Judges Tom Colicchio and Richard visit Katsuji's station and they are shocked at the number of ingredients in his "shrimp quesadilla." He rattles off more items in his description than I have cumulatively had in my kitchen over the last decade.

Next they stop at Aaron's station where he explains his tamari glazed pork belly concept. With only three hours to cook, Tom asks if he thinks pork belly is a little risky. Aaron answers perfectly saying, "Yeah, but this is Top Chef, I didn't come here to toss salad, I came here to win." It kind of feels like a reality TV machine created him and when the season is over Andy Cohen will reprogram him as a real estate expert and send him off on another adventure.

The historic, first ever Top Chef Food Festival in Boston kicks off and a sea of oxford button downs, cardigan sweaters, and girls named Meghan flood the tent.

Doug tells judge Gail Simmons that she can call him Dougie, which I now also want to do. He prepared fried chicken with pickled jalapenos and watermelon. It's a huge hit with Tom and Gail and I think the dish that I most want to eat. Pretty hard to make a call on that though because I'm a white lady, so all I've had to eat today is a yogurt, a kale juice, seven almonds, and a jacuzzi's worth of Diet Coke. I'm so hungry.

The judges love Mei's congee with caramelized pork, fish sauce caramel, and black garlic puree. A surprise success is Gregory's Haitian stewed chicken with fried bananas, and scotch bonnet chili relish. Though the chilis pack a substantial amount of heat, they are balanced by the sweet banana in the dish. Padma claims that it's so close to being something she hated, but she actually loved it.

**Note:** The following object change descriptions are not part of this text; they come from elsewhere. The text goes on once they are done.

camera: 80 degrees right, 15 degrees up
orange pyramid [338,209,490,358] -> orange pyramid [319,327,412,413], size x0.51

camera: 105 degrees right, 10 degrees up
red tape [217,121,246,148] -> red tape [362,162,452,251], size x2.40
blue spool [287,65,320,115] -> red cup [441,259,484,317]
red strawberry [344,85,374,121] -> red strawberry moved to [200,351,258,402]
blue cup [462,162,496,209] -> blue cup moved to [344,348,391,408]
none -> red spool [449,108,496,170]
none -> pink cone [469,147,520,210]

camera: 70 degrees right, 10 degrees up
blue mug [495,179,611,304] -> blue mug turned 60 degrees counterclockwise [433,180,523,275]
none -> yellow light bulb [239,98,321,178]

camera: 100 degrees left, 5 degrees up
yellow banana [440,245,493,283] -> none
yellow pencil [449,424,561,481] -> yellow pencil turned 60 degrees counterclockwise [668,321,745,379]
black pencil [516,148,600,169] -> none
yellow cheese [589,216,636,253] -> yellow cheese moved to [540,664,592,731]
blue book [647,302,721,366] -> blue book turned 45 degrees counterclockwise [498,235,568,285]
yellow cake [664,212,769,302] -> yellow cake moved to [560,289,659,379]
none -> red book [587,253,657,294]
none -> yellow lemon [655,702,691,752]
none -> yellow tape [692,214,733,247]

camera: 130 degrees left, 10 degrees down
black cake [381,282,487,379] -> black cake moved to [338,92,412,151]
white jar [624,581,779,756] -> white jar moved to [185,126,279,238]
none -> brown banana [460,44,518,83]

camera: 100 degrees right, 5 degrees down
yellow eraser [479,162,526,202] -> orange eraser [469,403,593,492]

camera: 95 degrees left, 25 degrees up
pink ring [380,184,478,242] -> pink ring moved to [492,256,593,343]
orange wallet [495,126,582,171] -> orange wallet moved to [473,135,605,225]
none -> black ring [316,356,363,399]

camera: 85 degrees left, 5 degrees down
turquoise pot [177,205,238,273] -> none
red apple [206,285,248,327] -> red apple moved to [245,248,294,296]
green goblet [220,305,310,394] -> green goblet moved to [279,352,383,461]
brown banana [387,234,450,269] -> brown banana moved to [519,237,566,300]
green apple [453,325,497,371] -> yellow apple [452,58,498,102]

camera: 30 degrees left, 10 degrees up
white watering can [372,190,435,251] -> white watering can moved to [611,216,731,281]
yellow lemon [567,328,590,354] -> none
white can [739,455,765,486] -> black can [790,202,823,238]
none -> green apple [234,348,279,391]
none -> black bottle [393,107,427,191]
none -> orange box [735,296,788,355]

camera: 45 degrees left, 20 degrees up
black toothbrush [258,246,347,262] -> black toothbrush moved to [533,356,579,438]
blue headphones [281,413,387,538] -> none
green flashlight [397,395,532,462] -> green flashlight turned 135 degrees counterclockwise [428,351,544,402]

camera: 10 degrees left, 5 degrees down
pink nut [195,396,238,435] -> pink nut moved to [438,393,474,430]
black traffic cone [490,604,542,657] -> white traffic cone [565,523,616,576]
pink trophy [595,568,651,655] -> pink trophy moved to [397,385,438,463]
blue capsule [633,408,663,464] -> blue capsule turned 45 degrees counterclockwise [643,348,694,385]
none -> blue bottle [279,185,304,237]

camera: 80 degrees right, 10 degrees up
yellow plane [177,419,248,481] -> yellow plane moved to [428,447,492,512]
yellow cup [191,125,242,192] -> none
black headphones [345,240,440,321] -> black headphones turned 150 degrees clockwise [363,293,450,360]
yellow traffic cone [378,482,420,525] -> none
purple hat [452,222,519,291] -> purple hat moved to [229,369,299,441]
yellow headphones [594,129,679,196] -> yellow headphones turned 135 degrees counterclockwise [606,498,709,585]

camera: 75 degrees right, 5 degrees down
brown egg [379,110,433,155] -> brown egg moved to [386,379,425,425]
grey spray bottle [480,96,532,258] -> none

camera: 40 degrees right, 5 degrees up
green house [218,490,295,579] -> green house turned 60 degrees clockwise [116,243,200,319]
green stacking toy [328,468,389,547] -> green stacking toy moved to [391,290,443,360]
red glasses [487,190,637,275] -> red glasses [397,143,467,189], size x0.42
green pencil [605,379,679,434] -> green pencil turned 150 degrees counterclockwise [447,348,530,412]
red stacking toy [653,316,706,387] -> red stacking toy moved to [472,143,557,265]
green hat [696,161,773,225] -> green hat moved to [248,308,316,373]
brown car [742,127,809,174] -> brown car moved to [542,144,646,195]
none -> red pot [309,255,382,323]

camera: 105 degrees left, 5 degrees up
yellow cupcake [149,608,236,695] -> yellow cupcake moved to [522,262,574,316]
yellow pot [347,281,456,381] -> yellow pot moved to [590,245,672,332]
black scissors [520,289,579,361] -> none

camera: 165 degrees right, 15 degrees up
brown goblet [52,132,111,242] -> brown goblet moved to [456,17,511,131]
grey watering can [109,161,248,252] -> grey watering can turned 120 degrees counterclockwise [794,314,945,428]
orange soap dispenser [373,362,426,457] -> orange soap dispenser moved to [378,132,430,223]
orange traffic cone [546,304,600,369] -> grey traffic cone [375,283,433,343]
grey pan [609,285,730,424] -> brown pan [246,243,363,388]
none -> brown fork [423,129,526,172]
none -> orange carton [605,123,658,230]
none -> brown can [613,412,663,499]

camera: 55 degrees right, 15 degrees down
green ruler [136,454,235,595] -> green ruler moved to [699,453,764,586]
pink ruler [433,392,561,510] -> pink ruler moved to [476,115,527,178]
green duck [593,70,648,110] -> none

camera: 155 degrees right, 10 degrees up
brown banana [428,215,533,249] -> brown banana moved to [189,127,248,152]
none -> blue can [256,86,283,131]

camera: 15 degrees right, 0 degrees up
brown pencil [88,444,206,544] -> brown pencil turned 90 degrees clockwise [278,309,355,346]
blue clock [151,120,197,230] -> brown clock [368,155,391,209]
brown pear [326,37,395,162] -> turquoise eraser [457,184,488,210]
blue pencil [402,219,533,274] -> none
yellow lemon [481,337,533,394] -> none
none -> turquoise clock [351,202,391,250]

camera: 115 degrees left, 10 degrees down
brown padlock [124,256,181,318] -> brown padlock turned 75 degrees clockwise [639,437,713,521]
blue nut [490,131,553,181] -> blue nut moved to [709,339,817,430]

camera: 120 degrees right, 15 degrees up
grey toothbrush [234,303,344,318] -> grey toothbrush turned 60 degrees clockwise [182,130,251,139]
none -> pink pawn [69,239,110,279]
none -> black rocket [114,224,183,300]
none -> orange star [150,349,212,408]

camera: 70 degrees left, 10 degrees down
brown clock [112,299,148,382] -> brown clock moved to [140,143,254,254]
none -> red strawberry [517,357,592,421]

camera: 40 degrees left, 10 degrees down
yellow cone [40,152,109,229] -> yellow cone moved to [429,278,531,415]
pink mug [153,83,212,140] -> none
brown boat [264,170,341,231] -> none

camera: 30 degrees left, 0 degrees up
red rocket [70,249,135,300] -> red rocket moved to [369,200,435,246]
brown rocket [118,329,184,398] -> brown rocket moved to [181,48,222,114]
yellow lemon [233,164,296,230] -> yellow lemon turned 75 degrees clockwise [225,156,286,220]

The judges aren't such fans of Katie's broccoli salad, noting it's more of a side than a main, kind of a like a hot, dumb guy you meet after an all-day drunk brunch. They also don't care for Michael's chilled corn soup, which is at one point described as tasting like cereal with fish in it and now I can't stop throwing up from just the thought.

Padma and Richard finally make it to Aaron's booth for his tamari pork belly and miso poached egg yolk. Running low on supplies, Aaron serves Padma an extremely fatty piece, even for pork belly. The bite is barely in her mouth for two seconds before she reaches for a napkin and spits it out. After a pretty brutal review of his food, Padma points out that he should also clean up the mess at his booth. What does she expect, it's not like there's a house mom from his fraternity there to wipe up all of the tamari he spills.

Everyone sits in the stew room clearly on edge before the first Judges' Table. Padma enters and calls back...all of them. [record scratch] Whhhaaaaaat? Yes, all fifteen chefs will stand in front of the judges at one time. When they enter and get situated Richard is like, "It's hard, right? Like it was hard to do? I did it twice." We get it, you went through two seasons of a reality show. Sorry there aren't medals for that.

Padma asks Mei, Gregory, and Doug to stay where they are and for the rest of the chefs to move to the side of the room. Lucky for these three, they made the best dishes of the day. The winner is Mei for her congee, which she knows will make her boss Michael Voltaggio back at home very proud.

Padma then asks Katie, Michael, and Katsuji to come forward. They created the worst dishes of the day. Tom explains that there were elements of Michael's dish that worked, but the salmon roe was entirely too fishy and overwhelmed the dish. Michael agrees that he thought it was too fishy, but then also said that he liked it, forcing Tom to point out that he was backtracking and they disagreed. And while Katie's midwestern side dish was too simple and Katsuji's "petroleum" shrimp was too complicated, ultimately the fishiness of Michael's soup was too much and he is sent to pack his knives and go.

While it's tough to see two contestants go home in the first 75 minutes of the season, I have to say I'm relieved at Aaron's stay of execution. There's a bro-shaped hole in my life that can only really be filled by his dumb hats and "fuck everyone" attitude. And if he keeps spitting out the one-liners and sound bites like he did in this episode, then my job is all that much easier.